=== Begin Enclosure ===
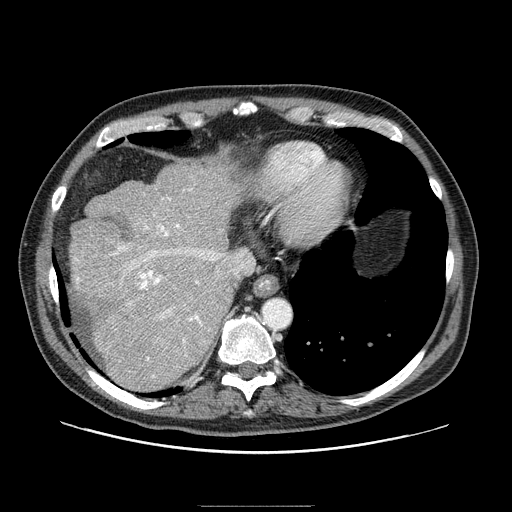
Contrast-enhanced abdominal CT (liver protocol), one axial slice; position 71 of 99 along the scan axis; one of 2 acquisitions stored at this slice position; soft-tissue window (W 400 / L 40 HU); 2.5 mm slice thickness; 512 × 512 image matrix, field of view 400 × 400 mm. Case-level facts recorded for this patient, not image findings: diagnosis: hepatocellular carcinoma (patient treated with transarterial chemoembolisation; whether this scan precedes or follows treatment is not stated here); TNM stage (as recorded): Stage-II; Child-Pugh class: A; tumour nodularity: multinodular; tumour size: 3.2 cm.
Structures marked on this image (semi-automatically segmented with operator editing):
- abdominal aorta: box from (x=262, y=298) to (x=291, y=328) px
- liver parenchyma outside the tumour (the mass and vessels are separate outlines, so this box may not span the whole liver): (x=68, y=162)–(x=240, y=388)
- portal vein: (x=76, y=189)–(x=225, y=378)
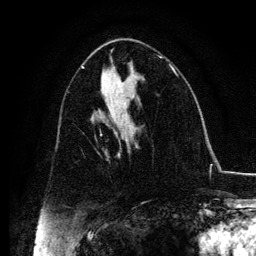
Breast MRI, one axial slice; position 60 of 134 along the scan axis; cropped to one breast; dynamic contrast-enhanced series, time point 2 of 6 at this slice position (early post-contrast); 3 T; TE 4.2 ms, TR 7.9 ms; 1.2 mm slice thickness; 256 × 256 image matrix. Female patient.
Outlined on this slice (semi-automatic segmentation, software-assisted and operator-edited):
- enhancing-tissue mask used for the functional tumour volume (all voxels passing the contrast-enhancement thresholds inside the analysis volume; usually the tumour): box from (x=115, y=131) to (x=138, y=157) px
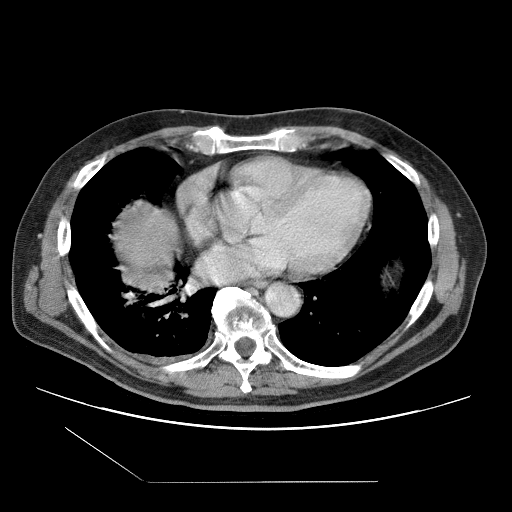
Contrast-enhanced abdominal CT (liver protocol), one axial slice. Position 103 of 109 along the scan axis. Reconstruction kernel STANDARD. 120 kVp. One of 2 acquisitions stored at this slice position. Soft-tissue window (W 400 / L 40 HU). 512 × 512 image matrix, field of view 400 × 400 mm. Case-level facts recorded for this patient, not image findings: diagnosis: hepatocellular carcinoma (patient treated with transarterial chemoembolisation; whether this scan precedes or follows treatment is not stated here); TNM stage (as recorded): Stage-IIIB; Child-Pugh class: A; tumour nodularity: multinodular.
Structures marked on this image (semi-automatic segmentation, software-assisted and operator-edited):
- liver parenchyma outside the tumour (the mass and vessels are separate outlines, so this box may not span the whole liver): bounding box [x1, y1, x2, y2] px = [114, 202, 178, 274]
=== End Enclosure ===
▶ _Problem requirements_: For the word "edited", count the lines of the records that contain it and give only the number.

▶ _Response to this exercise_: 2